Problem requirements: Change "ankle" to "heel" in the lines starting at the one containing "left ankle: (658, 349, 20)" and ending with the final line of the items. Output only those lines, with everything else unchanged.
################
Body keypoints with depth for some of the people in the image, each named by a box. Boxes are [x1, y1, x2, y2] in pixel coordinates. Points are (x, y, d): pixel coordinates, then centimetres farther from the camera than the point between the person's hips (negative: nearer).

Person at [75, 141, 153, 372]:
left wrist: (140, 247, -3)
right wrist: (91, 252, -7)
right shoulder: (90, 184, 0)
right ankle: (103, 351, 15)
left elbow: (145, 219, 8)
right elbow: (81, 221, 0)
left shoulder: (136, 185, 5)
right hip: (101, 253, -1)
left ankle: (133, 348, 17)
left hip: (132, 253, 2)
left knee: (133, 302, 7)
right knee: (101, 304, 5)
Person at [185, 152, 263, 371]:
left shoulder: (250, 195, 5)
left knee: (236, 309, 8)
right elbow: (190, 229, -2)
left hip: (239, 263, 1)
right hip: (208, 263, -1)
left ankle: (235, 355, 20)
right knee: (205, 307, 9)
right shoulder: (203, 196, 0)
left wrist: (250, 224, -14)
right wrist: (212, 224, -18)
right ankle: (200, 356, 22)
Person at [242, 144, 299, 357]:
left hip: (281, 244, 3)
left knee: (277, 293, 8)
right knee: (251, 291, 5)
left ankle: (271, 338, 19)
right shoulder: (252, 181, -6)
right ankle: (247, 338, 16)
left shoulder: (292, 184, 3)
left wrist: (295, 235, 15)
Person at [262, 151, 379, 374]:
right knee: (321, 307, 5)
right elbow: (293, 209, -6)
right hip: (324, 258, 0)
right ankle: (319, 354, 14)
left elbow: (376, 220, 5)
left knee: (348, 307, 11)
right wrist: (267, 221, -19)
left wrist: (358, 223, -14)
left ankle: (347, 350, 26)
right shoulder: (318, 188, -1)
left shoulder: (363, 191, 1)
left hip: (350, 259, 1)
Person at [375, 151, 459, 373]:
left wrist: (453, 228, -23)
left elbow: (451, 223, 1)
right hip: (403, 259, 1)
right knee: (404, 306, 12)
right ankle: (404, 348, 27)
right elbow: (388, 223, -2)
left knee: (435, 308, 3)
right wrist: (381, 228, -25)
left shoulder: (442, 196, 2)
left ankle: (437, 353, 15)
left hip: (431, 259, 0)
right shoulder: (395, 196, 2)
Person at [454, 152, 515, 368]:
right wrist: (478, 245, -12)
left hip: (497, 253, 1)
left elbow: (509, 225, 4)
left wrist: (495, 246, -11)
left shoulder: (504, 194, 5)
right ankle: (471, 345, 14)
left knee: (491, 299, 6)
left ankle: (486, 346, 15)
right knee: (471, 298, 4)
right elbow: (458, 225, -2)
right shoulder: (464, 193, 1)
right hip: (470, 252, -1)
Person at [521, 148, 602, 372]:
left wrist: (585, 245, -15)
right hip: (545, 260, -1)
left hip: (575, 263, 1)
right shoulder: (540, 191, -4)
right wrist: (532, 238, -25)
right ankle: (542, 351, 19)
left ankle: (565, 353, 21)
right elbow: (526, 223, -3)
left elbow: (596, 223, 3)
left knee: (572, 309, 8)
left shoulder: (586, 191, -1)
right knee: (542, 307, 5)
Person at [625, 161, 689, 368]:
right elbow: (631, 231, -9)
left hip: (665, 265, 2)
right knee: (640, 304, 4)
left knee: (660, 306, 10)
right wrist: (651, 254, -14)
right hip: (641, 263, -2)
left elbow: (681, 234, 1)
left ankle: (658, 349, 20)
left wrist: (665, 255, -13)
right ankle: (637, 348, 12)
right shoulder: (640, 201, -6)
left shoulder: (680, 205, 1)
################
Task output:
left heel: (658, 349, 20)
left wrist: (665, 255, -13)
right heel: (637, 348, 12)
right shoulder: (640, 201, -6)
left shoulder: (680, 205, 1)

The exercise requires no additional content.